**Exercise aim**
Output every line below as a JSON list of strings, one string per line, with blank lines omitted.

Data excerpts:
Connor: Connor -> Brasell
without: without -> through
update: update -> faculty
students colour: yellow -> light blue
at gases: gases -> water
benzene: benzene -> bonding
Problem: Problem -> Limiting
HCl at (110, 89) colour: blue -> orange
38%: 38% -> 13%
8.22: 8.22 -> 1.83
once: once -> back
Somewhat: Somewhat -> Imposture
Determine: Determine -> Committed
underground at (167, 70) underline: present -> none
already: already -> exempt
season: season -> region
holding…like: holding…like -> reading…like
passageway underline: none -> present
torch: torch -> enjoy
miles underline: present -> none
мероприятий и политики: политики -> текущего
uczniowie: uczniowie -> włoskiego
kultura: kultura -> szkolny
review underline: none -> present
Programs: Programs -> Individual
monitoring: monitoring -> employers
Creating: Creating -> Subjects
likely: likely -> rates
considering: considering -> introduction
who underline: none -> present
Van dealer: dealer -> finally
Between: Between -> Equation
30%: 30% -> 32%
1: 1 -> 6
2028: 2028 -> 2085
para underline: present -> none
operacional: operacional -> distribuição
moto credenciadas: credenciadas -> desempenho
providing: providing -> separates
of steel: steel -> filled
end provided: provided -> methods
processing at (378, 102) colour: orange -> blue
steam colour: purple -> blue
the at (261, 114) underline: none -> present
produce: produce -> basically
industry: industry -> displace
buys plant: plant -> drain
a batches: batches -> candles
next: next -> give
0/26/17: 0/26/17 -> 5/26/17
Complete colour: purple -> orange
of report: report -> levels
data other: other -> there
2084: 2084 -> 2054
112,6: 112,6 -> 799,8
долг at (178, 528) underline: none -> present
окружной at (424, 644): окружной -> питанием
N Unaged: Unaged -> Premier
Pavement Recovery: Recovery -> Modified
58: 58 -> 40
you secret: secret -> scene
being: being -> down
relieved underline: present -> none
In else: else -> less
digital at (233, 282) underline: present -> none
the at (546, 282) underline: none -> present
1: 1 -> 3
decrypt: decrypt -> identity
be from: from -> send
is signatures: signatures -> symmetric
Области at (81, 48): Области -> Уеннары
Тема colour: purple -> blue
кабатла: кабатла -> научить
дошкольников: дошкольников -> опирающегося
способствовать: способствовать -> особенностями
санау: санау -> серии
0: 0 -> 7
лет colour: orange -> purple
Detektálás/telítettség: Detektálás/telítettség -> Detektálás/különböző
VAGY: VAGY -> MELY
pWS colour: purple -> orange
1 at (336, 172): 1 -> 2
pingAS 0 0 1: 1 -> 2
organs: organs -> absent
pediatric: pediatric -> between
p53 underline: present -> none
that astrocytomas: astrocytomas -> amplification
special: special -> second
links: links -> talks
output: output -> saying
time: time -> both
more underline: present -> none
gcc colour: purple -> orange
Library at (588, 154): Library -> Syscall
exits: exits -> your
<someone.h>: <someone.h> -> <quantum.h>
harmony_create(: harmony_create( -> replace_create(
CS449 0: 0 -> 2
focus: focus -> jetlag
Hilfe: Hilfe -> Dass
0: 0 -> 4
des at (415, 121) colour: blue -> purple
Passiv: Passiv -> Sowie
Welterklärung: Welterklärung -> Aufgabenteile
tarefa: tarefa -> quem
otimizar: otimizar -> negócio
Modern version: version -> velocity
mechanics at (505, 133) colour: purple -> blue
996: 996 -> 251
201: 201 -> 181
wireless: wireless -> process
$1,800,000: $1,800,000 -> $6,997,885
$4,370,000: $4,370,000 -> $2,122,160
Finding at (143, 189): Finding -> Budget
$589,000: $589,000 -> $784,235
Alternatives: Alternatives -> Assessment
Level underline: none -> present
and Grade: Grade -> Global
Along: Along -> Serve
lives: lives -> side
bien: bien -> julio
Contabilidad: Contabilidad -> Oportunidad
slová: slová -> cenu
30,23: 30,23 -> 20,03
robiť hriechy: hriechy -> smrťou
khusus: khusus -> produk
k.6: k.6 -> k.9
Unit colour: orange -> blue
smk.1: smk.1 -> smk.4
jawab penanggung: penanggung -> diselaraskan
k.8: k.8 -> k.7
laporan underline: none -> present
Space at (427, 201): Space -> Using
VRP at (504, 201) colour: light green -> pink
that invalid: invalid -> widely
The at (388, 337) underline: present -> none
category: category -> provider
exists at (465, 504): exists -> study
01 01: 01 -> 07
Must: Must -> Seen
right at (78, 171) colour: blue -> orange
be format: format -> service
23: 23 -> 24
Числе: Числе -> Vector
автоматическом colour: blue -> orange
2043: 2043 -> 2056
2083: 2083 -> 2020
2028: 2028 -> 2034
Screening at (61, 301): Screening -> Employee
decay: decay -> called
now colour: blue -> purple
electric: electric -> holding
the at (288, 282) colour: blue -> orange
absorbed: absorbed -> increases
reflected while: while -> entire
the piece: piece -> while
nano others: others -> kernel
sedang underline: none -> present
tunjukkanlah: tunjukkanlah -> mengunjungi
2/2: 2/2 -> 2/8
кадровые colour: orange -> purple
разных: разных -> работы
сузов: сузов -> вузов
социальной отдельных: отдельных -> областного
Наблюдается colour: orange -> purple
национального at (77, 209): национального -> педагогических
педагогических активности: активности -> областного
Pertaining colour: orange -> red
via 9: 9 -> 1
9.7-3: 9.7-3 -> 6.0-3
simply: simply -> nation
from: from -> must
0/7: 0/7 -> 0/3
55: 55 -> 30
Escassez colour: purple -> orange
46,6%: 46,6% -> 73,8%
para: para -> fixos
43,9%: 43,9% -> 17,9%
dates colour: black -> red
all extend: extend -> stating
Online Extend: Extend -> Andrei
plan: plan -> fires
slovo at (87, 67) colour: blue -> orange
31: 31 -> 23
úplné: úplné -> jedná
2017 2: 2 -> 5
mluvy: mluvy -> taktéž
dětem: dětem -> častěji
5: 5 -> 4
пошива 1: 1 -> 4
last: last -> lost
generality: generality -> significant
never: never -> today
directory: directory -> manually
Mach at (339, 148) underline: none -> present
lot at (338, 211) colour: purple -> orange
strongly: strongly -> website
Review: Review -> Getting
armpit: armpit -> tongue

**Solution for this exercise**
[
  "Connor: Connor -> Brasell",
  "without: without -> through",
  "update: update -> faculty",
  "students colour: yellow -> light blue",
  "at gases: gases -> water",
  "benzene: benzene -> bonding",
  "Problem: Problem -> Limiting",
  "HCl at (110, 89) colour: blue -> orange",
  "38%: 38% -> 13%",
  "8.22: 8.22 -> 1.83",
  "once: once -> back",
  "Somewhat: Somewhat -> Imposture",
  "Determine: Determine -> Committed",
  "underground at (167, 70) underline: present -> none",
  "already: already -> exempt",
  "season: season -> region",
  "holding…like: holding…like -> reading…like",
  "passageway underline: none -> present",
  "torch: torch -> enjoy",
  "miles underline: present -> none",
  "мероприятий и политики: политики -> текущего",
  "uczniowie: uczniowie -> włoskiego",
  "kultura: kultura -> szkolny",
  "review underline: none -> present",
  "Programs: Programs -> Individual",
  "monitoring: monitoring -> employers",
  "Creating: Creating -> Subjects",
  "likely: likely -> rates",
  "considering: considering -> introduction",
  "who underline: none -> present",
  "Van dealer: dealer -> finally",
  "Between: Between -> Equation",
  "30%: 30% -> 32%",
  "1: 1 -> 6",
  "2028: 2028 -> 2085",
  "para underline: present -> none",
  "operacional: operacional -> distribuição",
  "moto credenciadas: credenciadas -> desempenho",
  "providing: providing -> separates",
  "of steel: steel -> filled",
  "end provided: provided -> methods",
  "processing at (378, 102) colour: orange -> blue",
  "steam colour: purple -> blue",
  "the at (261, 114) underline: none -> present",
  "produce: produce -> basically",
  "industry: industry -> displace",
  "buys plant: plant -> drain",
  "a batches: batches -> candles",
  "next: next -> give",
  "0/26/17: 0/26/17 -> 5/26/17",
  "Complete colour: purple -> orange",
  "of report: report -> levels",
  "data other: other -> there",
  "2084: 2084 -> 2054",
  "112,6: 112,6 -> 799,8",
  "долг at (178, 528) underline: none -> present",
  "окружной at (424, 644): окружной -> питанием",
  "N Unaged: Unaged -> Premier",
  "Pavement Recovery: Recovery -> Modified",
  "58: 58 -> 40",
  "you secret: secret -> scene",
  "being: being -> down",
  "relieved underline: present -> none",
  "In else: else -> less",
  "digital at (233, 282) underline: present -> none",
  "the at (546, 282) underline: none -> present",
  "1: 1 -> 3",
  "decrypt: decrypt -> identity",
  "be from: from -> send",
  "is signatures: signatures -> symmetric",
  "Области at (81, 48): Области -> Уеннары",
  "Тема colour: purple -> blue",
  "кабатла: кабатла -> научить",
  "дошкольников: дошкольников -> опирающегося",
  "способствовать: способствовать -> особенностями",
  "санау: санау -> серии",
  "0: 0 -> 7",
  "лет colour: orange -> purple",
  "Detektálás/telítettség: Detektálás/telítettség -> Detektálás/különböző",
  "VAGY: VAGY -> MELY",
  "pWS colour: purple -> orange",
  "1 at (336, 172): 1 -> 2",
  "pingAS 0 0 1: 1 -> 2",
  "organs: organs -> absent",
  "pediatric: pediatric -> between",
  "p53 underline: present -> none",
  "that astrocytomas: astrocytomas -> amplification",
  "special: special -> second",
  "links: links -> talks",
  "output: output -> saying",
  "time: time -> both",
  "more underline: present -> none",
  "gcc colour: purple -> orange",
  "Library at (588, 154): Library -> Syscall",
  "exits: exits -> your",
  "<someone.h>: <someone.h> -> <quantum.h>",
  "harmony_create(: harmony_create( -> replace_create(",
  "CS449 0: 0 -> 2",
  "focus: focus -> jetlag",
  "Hilfe: Hilfe -> Dass",
  "0: 0 -> 4",
  "des at (415, 121) colour: blue -> purple",
  "Passiv: Passiv -> Sowie",
  "Welterklärung: Welterklärung -> Aufgabenteile",
  "tarefa: tarefa -> quem",
  "otimizar: otimizar -> negócio",
  "Modern version: version -> velocity",
  "mechanics at (505, 133) colour: purple -> blue",
  "996: 996 -> 251",
  "201: 201 -> 181",
  "wireless: wireless -> process",
  "$1,800,000: $1,800,000 -> $6,997,885",
  "$4,370,000: $4,370,000 -> $2,122,160",
  "Finding at (143, 189): Finding -> Budget",
  "$589,000: $589,000 -> $784,235",
  "Alternatives: Alternatives -> Assessment",
  "Level underline: none -> present",
  "and Grade: Grade -> Global",
  "Along: Along -> Serve",
  "lives: lives -> side",
  "bien: bien -> julio",
  "Contabilidad: Contabilidad -> Oportunidad",
  "slová: slová -> cenu",
  "30,23: 30,23 -> 20,03",
  "robiť hriechy: hriechy -> smrťou",
  "khusus: khusus -> produk",
  "k.6: k.6 -> k.9",
  "Unit colour: orange -> blue",
  "smk.1: smk.1 -> smk.4",
  "jawab penanggung: penanggung -> diselaraskan",
  "k.8: k.8 -> k.7",
  "laporan underline: none -> present",
  "Space at (427, 201): Space -> Using",
  "VRP at (504, 201) colour: light green -> pink",
  "that invalid: invalid -> widely",
  "The at (388, 337) underline: present -> none",
  "category: category -> provider",
  "exists at (465, 504): exists -> study",
  "01 01: 01 -> 07",
  "Must: Must -> Seen",
  "right at (78, 171) colour: blue -> orange",
  "be format: format -> service",
  "23: 23 -> 24",
  "Числе: Числе -> Vector",
  "автоматическом colour: blue -> orange",
  "2043: 2043 -> 2056",
  "2083: 2083 -> 2020",
  "2028: 2028 -> 2034",
  "Screening at (61, 301): Screening -> Employee",
  "decay: decay -> called",
  "now colour: blue -> purple",
  "electric: electric -> holding",
  "the at (288, 282) colour: blue -> orange",
  "absorbed: absorbed -> increases",
  "reflected while: while -> entire",
  "the piece: piece -> while",
  "nano others: others -> kernel",
  "sedang underline: none -> present",
  "tunjukkanlah: tunjukkanlah -> mengunjungi",
  "2/2: 2/2 -> 2/8",
  "кадровые colour: orange -> purple",
  "разных: разных -> работы",
  "сузов: сузов -> вузов",
  "социальной отдельных: отдельных -> областного",
  "Наблюдается colour: orange -> purple",
  "национального at (77, 209): национального -> педагогических",
  "педагогических активности: активности -> областного",
  "Pertaining colour: orange -> red",
  "via 9: 9 -> 1",
  "9.7-3: 9.7-3 -> 6.0-3",
  "simply: simply -> nation",
  "from: from -> must",
  "0/7: 0/7 -> 0/3",
  "55: 55 -> 30",
  "Escassez colour: purple -> orange",
  "46,6%: 46,6% -> 73,8%",
  "para: para -> fixos",
  "43,9%: 43,9% -> 17,9%",
  "dates colour: black -> red",
  "all extend: extend -> stating",
  "Online Extend: Extend -> Andrei",
  "plan: plan -> fires",
  "slovo at (87, 67) colour: blue -> orange",
  "31: 31 -> 23",
  "úplné: úplné -> jedná",
  "2017 2: 2 -> 5",
  "mluvy: mluvy -> taktéž",
  "dětem: dětem -> častěji",
  "5: 5 -> 4",
  "пошива 1: 1 -> 4",
  "last: last -> lost",
  "generality: generality -> significant",
  "never: never -> today",
  "directory: directory -> manually",
  "Mach at (339, 148) underline: none -> present",
  "lot at (338, 211) colour: purple -> orange",
  "strongly: strongly -> website",
  "Review: Review -> Getting",
  "armpit: armpit -> tongue"
]